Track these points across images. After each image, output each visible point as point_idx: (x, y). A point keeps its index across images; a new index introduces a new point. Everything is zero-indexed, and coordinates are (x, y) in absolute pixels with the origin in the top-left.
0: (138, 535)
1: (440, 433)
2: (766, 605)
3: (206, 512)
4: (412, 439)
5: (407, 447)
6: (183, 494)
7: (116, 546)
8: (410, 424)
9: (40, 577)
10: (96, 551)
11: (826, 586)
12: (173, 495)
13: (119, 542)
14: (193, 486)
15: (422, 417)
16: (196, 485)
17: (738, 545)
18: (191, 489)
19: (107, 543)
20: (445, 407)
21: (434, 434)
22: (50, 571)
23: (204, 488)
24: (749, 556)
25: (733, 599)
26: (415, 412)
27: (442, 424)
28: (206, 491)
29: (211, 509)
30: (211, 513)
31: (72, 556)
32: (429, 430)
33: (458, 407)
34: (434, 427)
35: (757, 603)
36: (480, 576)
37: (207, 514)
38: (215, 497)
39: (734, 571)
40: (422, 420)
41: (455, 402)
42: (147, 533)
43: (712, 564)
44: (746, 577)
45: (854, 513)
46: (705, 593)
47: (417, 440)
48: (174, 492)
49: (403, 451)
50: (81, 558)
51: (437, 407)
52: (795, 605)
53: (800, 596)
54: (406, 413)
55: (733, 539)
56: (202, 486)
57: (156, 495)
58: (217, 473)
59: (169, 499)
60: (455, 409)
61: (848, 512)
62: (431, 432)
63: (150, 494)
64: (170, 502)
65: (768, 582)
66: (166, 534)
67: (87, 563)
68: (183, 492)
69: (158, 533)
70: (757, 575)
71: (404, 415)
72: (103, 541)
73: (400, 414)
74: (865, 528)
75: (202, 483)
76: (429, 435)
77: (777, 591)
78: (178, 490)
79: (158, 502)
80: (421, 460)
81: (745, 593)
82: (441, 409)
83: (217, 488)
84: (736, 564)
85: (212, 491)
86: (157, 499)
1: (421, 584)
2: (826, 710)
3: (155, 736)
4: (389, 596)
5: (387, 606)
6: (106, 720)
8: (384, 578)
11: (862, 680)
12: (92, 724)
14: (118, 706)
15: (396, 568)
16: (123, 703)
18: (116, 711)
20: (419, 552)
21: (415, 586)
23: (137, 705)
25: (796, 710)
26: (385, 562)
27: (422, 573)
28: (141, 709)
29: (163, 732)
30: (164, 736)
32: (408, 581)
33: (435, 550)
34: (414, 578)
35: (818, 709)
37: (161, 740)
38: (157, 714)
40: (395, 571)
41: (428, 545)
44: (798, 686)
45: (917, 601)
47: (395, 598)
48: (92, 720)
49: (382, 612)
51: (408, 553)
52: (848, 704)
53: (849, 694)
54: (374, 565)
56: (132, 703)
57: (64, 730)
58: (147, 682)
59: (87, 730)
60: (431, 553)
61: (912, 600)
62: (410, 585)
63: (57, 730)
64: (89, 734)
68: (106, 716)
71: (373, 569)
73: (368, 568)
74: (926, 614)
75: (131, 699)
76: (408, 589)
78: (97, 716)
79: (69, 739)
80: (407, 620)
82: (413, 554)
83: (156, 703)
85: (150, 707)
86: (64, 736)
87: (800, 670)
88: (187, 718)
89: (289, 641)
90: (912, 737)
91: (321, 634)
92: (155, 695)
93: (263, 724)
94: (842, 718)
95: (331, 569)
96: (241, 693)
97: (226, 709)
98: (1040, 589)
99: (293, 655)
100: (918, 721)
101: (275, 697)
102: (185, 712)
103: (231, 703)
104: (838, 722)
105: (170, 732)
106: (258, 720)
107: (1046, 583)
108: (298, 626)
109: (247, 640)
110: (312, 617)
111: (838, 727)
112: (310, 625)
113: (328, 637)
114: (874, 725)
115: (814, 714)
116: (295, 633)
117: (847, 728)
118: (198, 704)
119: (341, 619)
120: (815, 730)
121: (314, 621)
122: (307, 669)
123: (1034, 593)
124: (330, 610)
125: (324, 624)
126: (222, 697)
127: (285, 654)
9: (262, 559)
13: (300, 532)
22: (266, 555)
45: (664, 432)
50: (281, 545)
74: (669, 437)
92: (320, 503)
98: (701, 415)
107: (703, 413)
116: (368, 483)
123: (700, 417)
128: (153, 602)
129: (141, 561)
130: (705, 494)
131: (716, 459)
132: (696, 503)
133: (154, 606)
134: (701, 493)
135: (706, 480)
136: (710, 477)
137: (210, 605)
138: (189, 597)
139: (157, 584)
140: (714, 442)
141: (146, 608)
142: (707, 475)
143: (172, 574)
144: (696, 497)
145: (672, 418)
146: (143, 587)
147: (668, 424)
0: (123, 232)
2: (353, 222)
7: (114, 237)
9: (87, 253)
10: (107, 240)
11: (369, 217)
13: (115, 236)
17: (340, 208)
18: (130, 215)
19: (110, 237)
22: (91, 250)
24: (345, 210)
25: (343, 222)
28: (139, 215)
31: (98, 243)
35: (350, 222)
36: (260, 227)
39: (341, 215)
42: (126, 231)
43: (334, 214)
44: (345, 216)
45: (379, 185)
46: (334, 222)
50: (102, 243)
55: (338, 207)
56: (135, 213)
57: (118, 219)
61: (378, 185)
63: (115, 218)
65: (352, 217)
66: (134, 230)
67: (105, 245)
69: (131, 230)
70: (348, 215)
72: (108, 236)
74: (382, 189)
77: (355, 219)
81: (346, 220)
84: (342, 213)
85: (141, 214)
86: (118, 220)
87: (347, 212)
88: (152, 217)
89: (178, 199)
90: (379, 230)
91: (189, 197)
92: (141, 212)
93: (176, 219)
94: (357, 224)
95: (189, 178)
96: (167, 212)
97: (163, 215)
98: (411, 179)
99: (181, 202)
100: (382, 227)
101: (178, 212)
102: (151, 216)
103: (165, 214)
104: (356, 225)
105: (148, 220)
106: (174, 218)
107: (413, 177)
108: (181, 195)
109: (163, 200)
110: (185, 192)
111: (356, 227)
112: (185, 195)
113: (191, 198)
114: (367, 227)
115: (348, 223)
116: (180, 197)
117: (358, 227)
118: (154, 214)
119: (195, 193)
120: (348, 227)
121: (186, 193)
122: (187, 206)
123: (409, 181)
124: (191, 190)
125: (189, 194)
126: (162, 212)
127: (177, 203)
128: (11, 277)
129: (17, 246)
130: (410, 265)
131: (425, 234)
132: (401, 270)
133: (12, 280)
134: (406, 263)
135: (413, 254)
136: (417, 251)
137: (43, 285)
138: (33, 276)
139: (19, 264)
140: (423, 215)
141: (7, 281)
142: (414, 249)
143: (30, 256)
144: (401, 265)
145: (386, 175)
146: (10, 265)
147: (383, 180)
• • • •
Reproduce every one of the entries above, word for word and in the same order.

Track these points across images. After each image, output each visible point as point_idx: (x, y). A point keeps its index across images; a new index introduces a new point. Everything is zero-indexed, and coordinates are (x, y) in absolute pixels with the origin in the top-left.
0: (138, 535)
1: (440, 433)
2: (766, 605)
3: (206, 512)
4: (412, 439)
5: (407, 447)
6: (183, 494)
7: (116, 546)
8: (410, 424)
9: (40, 577)
10: (96, 551)
11: (826, 586)
12: (173, 495)
13: (119, 542)
14: (193, 486)
15: (422, 417)
16: (196, 485)
17: (738, 545)
18: (191, 489)
19: (107, 543)
20: (445, 407)
21: (434, 434)
22: (50, 571)
23: (204, 488)
24: (749, 556)
25: (733, 599)
26: (415, 412)
27: (442, 424)
28: (206, 491)
29: (211, 509)
30: (211, 513)
31: (72, 556)
32: (429, 430)
33: (458, 407)
34: (434, 427)
35: (757, 603)
36: (480, 576)
37: (207, 514)
38: (215, 497)
39: (734, 571)
40: (422, 420)
41: (455, 402)
42: (147, 533)
43: (712, 564)
44: (746, 577)
45: (854, 513)
46: (705, 593)
47: (417, 440)
48: (174, 492)
49: (403, 451)
50: (81, 558)
51: (437, 407)
52: (795, 605)
53: (800, 596)
54: (406, 413)
55: (733, 539)
56: (202, 486)
57: (156, 495)
58: (217, 473)
59: (169, 499)
60: (455, 409)
61: (848, 512)
62: (431, 432)
63: (150, 494)
64: (170, 502)
65: (768, 582)
66: (166, 534)
67: (87, 563)
68: (183, 492)
69: (158, 533)
70: (757, 575)
71: (404, 415)
72: (103, 541)
73: (400, 414)
74: (865, 528)
75: (202, 483)
76: (429, 435)
77: (777, 591)
78: (178, 490)
79: (158, 502)
80: (421, 460)
81: (745, 593)
82: (441, 409)
83: (217, 488)
84: (736, 564)
85: (212, 491)
86: (157, 499)
1: (421, 584)
2: (826, 710)
3: (155, 736)
4: (389, 596)
5: (387, 606)
6: (106, 720)
8: (384, 578)
11: (862, 680)
12: (92, 724)
14: (118, 706)
15: (396, 568)
16: (123, 703)
18: (116, 711)
20: (419, 552)
21: (415, 586)
23: (137, 705)
25: (796, 710)
26: (385, 562)
27: (422, 573)
28: (141, 709)
29: (163, 732)
30: (164, 736)
32: (408, 581)
33: (435, 550)
34: (414, 578)
35: (818, 709)
37: (161, 740)
38: (157, 714)
40: (395, 571)
41: (428, 545)
44: (798, 686)
45: (917, 601)
47: (395, 598)
48: (92, 720)
49: (382, 612)
51: (408, 553)
52: (848, 704)
53: (849, 694)
54: (374, 565)
56: (132, 703)
57: (64, 730)
58: (147, 682)
59: (87, 730)
60: (431, 553)
61: (912, 600)
62: (410, 585)
63: (57, 730)
64: (89, 734)
68: (106, 716)
71: (373, 569)
73: (368, 568)
74: (926, 614)
75: (131, 699)
76: (408, 589)
78: (97, 716)
79: (69, 739)
80: (407, 620)
82: (413, 554)
83: (156, 703)
85: (150, 707)
86: (64, 736)
87: (800, 670)
88: (187, 718)
89: (289, 641)
90: (912, 737)
91: (321, 634)
92: (155, 695)
93: (263, 724)
94: (842, 718)
95: (331, 569)
96: (241, 693)
97: (226, 709)
98: (1040, 589)
99: (293, 655)
100: (918, 721)
101: (275, 697)
102: (185, 712)
103: (231, 703)
104: (838, 722)
105: (170, 732)
106: (258, 720)
107: (1046, 583)
108: (298, 626)
109: (247, 640)
110: (312, 617)
111: (838, 727)
112: (310, 625)
113: (328, 637)
114: (874, 725)
115: (814, 714)
116: (295, 633)
117: (847, 728)
118: (198, 704)
119: (341, 619)
120: (815, 730)
121: (314, 621)
122: (307, 669)
123: (1034, 593)
124: (330, 610)
125: (324, 624)
126: (222, 697)
127: (285, 654)
9: (262, 559)
13: (300, 532)
22: (266, 555)
45: (664, 432)
50: (281, 545)
74: (669, 437)
92: (320, 503)
98: (701, 415)
107: (703, 413)
116: (368, 483)
123: (700, 417)
128: (153, 602)
129: (141, 561)
130: (705, 494)
131: (716, 459)
132: (696, 503)
133: (154, 606)
134: (701, 493)
135: (706, 480)
136: (710, 477)
137: (210, 605)
138: (189, 597)
139: (157, 584)
140: (714, 442)
141: (146, 608)
142: (707, 475)
143: (172, 574)
144: (696, 497)
145: (672, 418)
146: (143, 587)
147: (668, 424)
0: (123, 232)
2: (353, 222)
7: (114, 237)
9: (87, 253)
10: (107, 240)
11: (369, 217)
13: (115, 236)
17: (340, 208)
18: (130, 215)
19: (110, 237)
22: (91, 250)
24: (345, 210)
25: (343, 222)
28: (139, 215)
31: (98, 243)
35: (350, 222)
36: (260, 227)
39: (341, 215)
42: (126, 231)
43: (334, 214)
44: (345, 216)
45: (379, 185)
46: (334, 222)
50: (102, 243)
55: (338, 207)
56: (135, 213)
57: (118, 219)
61: (378, 185)
63: (115, 218)
65: (352, 217)
66: (134, 230)
67: (105, 245)
69: (131, 230)
70: (348, 215)
72: (108, 236)
74: (382, 189)
77: (355, 219)
81: (346, 220)
84: (342, 213)
85: (141, 214)
86: (118, 220)
87: (347, 212)
88: (152, 217)
89: (178, 199)
90: (379, 230)
91: (189, 197)
92: (141, 212)
93: (176, 219)
94: (357, 224)
95: (189, 178)
96: (167, 212)
97: (163, 215)
98: (411, 179)
99: (181, 202)
100: (382, 227)
101: (178, 212)
102: (151, 216)
103: (165, 214)
104: (356, 225)
105: (148, 220)
106: (174, 218)
107: (413, 177)
108: (181, 195)
109: (163, 200)
110: (185, 192)
111: (356, 227)
112: (185, 195)
113: (191, 198)
114: (367, 227)
115: (348, 223)
116: (180, 197)
117: (358, 227)
118: (154, 214)
119: (195, 193)
120: (348, 227)
121: (186, 193)
122: (187, 206)
123: (409, 181)
124: (191, 190)
125: (189, 194)
126: (162, 212)
127: (177, 203)
128: (11, 277)
129: (17, 246)
130: (410, 265)
131: (425, 234)
132: (401, 270)
133: (12, 280)
134: (406, 263)
135: (413, 254)
136: (417, 251)
137: (43, 285)
138: (33, 276)
139: (19, 264)
140: (423, 215)
141: (7, 281)
142: (414, 249)
143: (30, 256)
144: (401, 265)
145: (386, 175)
146: (10, 265)
147: (383, 180)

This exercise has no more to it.